Zanele Muholi
Somnyana Ngonyama

With the series Somnyama Ngonyama, I have decided to turn the camera on

myself. In contrast to my life-long project of documenting members of my black

LGBTI community in South Africa and beyond, one in which I normally have the

privilege of witnessing participants’ presentation of themselves according to their

own self-image, with this new work I have created portraits in which I am both

participant and image-maker.

Somnyama Ngonyama (meaning ‘Hail, the Dark Lioness’) is an unflinchingly

personal approach I have taken as a visual activist to confronting the politics of

race and pigment in the photographic archive. It is a statement of self-presentation

through portraiture. The entire series also relates to the concept of MaID (‘My

Identity’) or, read differently, ‘maid’, the quotidian and demeaning name given to all

subservient black women in South Africa.

Experimenting with different characters and archetypes, I have portrayed myself in

highly stylised fashion using the performative and expressive language of theatre.

The black face and its details become the focal point, forcing the viewer to question

their desire to gaze at images of my black figure.

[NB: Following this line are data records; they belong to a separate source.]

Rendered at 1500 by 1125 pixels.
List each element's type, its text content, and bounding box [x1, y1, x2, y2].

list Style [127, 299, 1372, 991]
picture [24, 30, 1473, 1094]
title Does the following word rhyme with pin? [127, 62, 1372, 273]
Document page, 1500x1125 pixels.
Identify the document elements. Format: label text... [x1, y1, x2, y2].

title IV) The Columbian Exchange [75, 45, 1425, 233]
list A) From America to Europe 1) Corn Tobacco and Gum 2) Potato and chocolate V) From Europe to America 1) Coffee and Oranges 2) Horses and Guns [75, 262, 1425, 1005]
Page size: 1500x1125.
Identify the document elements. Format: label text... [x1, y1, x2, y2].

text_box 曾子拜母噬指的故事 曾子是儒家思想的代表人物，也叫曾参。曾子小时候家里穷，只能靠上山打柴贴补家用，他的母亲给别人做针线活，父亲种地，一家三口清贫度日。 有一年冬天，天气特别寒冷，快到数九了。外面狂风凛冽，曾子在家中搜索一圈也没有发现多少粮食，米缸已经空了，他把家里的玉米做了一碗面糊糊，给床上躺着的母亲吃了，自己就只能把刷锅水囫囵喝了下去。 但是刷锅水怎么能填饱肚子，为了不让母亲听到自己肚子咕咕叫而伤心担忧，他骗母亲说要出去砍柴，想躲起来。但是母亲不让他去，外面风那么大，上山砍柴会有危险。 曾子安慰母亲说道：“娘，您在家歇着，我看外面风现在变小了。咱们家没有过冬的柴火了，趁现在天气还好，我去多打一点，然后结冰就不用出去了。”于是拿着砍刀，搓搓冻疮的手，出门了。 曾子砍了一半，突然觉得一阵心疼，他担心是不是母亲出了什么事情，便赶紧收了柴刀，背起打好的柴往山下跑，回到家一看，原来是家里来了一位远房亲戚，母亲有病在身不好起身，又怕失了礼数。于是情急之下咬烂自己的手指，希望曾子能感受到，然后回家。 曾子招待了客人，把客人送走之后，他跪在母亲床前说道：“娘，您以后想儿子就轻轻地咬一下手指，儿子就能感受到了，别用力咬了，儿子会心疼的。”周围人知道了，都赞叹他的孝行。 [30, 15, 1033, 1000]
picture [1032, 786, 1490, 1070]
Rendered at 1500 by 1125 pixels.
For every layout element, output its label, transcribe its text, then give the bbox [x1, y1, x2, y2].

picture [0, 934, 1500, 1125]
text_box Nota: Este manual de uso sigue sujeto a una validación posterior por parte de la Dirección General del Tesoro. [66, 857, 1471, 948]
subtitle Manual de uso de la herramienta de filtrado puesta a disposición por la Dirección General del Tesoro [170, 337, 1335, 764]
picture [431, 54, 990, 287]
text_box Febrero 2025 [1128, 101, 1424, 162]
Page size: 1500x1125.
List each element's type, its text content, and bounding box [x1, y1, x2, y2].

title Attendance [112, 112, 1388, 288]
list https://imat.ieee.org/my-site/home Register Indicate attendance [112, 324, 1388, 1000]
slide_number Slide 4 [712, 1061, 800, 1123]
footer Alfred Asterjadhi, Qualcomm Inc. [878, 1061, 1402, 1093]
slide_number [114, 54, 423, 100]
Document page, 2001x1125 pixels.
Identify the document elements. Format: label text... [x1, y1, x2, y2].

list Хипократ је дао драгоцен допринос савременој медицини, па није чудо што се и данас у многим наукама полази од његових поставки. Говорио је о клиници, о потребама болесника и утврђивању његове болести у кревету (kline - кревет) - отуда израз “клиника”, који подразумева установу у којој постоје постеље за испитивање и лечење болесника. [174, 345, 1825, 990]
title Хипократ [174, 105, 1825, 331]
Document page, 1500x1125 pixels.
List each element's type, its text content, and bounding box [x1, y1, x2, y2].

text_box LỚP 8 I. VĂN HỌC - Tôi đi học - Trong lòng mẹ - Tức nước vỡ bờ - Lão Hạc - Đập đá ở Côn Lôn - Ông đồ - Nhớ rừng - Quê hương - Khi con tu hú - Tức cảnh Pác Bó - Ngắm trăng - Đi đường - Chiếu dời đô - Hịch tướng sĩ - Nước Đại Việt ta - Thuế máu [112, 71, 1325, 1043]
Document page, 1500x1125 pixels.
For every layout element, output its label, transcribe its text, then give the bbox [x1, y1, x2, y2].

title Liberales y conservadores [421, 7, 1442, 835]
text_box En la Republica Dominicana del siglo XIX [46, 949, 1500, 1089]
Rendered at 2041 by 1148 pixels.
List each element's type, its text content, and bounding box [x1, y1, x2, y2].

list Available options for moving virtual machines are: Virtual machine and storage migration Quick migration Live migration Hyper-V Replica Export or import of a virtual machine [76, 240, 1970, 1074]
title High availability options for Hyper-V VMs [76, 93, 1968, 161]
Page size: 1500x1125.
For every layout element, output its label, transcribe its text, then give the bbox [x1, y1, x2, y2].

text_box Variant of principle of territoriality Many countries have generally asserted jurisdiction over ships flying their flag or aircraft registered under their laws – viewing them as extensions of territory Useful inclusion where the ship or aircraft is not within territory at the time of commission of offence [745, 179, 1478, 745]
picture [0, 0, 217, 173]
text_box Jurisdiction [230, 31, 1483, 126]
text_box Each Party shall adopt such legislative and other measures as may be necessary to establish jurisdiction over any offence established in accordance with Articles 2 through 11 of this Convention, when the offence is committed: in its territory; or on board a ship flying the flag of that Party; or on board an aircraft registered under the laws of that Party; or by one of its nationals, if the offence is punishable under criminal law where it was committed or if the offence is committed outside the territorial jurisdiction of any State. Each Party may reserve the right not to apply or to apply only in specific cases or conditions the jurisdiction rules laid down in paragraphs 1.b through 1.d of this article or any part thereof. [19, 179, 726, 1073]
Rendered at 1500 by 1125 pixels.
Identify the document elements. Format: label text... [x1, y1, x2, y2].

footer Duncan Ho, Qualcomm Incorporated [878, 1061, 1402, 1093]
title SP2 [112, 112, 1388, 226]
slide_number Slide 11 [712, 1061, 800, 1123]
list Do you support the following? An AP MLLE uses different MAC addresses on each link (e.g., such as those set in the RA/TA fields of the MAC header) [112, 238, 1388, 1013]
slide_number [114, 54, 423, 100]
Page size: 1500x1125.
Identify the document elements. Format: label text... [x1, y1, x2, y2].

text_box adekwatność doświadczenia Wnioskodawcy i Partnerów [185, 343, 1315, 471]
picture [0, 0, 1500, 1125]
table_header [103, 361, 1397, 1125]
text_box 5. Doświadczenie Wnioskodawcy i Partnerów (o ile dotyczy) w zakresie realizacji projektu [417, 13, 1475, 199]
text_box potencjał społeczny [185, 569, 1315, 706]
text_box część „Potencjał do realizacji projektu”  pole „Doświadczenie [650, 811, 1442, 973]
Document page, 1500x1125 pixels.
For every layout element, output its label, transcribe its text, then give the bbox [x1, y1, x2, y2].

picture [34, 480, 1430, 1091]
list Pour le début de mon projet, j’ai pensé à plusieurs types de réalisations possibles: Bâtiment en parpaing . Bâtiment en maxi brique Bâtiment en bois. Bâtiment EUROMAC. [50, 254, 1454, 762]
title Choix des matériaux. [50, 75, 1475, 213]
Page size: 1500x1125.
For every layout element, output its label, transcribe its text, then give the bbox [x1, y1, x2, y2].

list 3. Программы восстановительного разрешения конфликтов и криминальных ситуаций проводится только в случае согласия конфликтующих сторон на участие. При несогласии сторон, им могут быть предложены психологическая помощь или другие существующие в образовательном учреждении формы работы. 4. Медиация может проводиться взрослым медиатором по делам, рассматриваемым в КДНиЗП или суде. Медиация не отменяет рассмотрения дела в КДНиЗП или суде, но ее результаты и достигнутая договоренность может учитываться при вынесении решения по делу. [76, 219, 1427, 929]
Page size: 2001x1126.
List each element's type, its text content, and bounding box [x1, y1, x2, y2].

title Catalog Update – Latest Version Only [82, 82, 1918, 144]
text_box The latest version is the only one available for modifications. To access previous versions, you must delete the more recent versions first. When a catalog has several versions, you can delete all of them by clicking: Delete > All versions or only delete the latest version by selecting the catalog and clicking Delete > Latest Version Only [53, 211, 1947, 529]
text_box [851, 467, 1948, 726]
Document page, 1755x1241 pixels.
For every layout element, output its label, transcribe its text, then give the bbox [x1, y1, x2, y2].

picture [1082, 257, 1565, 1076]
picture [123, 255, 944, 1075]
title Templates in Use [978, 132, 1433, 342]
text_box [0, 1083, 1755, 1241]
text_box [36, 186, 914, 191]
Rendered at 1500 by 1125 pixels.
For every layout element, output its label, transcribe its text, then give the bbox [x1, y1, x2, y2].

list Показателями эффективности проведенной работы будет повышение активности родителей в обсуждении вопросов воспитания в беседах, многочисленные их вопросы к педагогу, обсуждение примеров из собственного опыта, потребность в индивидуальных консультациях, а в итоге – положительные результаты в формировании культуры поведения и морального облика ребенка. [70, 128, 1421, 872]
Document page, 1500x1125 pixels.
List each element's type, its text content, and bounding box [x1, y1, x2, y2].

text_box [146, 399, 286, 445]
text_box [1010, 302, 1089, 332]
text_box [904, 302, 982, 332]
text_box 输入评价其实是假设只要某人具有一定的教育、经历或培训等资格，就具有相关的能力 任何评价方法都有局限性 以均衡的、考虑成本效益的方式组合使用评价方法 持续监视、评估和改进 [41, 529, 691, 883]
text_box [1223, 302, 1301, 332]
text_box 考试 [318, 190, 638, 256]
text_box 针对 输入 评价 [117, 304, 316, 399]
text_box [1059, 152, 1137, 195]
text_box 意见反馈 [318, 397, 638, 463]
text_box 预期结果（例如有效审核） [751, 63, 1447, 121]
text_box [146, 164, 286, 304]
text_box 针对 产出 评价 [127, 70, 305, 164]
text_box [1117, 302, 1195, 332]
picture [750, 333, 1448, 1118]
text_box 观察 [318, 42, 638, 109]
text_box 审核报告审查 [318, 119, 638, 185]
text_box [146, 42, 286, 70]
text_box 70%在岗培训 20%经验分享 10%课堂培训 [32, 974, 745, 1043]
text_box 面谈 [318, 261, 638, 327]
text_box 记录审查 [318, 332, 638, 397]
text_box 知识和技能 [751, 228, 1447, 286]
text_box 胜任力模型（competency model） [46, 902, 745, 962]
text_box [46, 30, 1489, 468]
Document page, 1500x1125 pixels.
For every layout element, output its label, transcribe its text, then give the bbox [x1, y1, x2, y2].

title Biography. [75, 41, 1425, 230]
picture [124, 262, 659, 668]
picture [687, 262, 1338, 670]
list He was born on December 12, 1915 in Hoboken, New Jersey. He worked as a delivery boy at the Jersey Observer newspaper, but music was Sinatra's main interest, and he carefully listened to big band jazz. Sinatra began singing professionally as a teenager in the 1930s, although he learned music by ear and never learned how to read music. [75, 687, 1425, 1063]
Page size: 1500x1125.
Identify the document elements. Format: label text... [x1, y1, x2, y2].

The visual variety depicted in the series references the histories of black and white

fashion photography and of black and white portraiture. Each and every photo

captured in this series is a commentary on a specific event in South Africa’s

political history, from the advent of the mining industry, to the fame or infamy of the

‘Black Madonna’, to the recent massacre of miners at Marikana; from family to

society and back again.

By exaggerating the darkness of my skin tone, I’m reclaiming my blackness, which

I feel is continuously performed by the privileged other. My reality is that I do not

mimic being black; it is my skin, and the experience of being black is deeply

entrenched in me. Just like our ancestors, we live as black people 365 days a year,

and we should speak without fear. As Audre Lorde so eloquently put it in her poem,

‘A Litany for Survival’:

and when we speak we are afraid

our words will not be heard

nor welcomed

but when we are silent

we are still afraid

So it is better to speak

remembering

we were never meant to survive

— Audre Lorde, The Black Unicorn: Poems

One of the realities that I face as a South African visual activist is being forced to

make a living outside this country. For a project to be well executed I have to live

on the road where most of the work in this series was produced – dashing from

New York to Florence to Nottingham, then to Oslo and Liverpool, back home for a

week in Johannesburg, and then off to Ann Arbor, Detroit and New York – as was

the case over the past three months. This shuttling around sometimes make me

feel disoriented, disconnected and almost homeless. The culturally dominant

images of black women start to infiltrate my soul and function as a constant

reminder that such images still inform how black women are perceived here and

now. One way that I deal with this exoticised self/other is to exorcise those images

through my photography.

These self-portraits have been captured in different continents: America, Africa and

Europe; in the cities of Amsterdam, Charlottesville, Oslo, Umbria, Syracuse, New

York, Malmo, Gothenburg, Johannesburg, Paris, Durban, London, Mayotte,

Florence and Gaborone. My aim is to mark memories and connections I made with

those places and through my interactions with people there. I created materials

and used found objects that expressed my moods. All the materials utilised in the

portraits have their own primary functions. I focused on senses such as hands

touching and eyes penetrating (unsettling eye contact) while producing the work.

In Somnyama Ngonyama, I have embarked on a discomforting self-defining

journey, rethinking the culture of the selfie, self-representation and self-expression.

I have investigated how photographers can question and deal with the body as

material or mix it with objects to further aestheticise black personhood. My abiding

concern is, can photographers look at themselves and question who they are in

society and the position/s that they hold, and maintain these roles thereafter?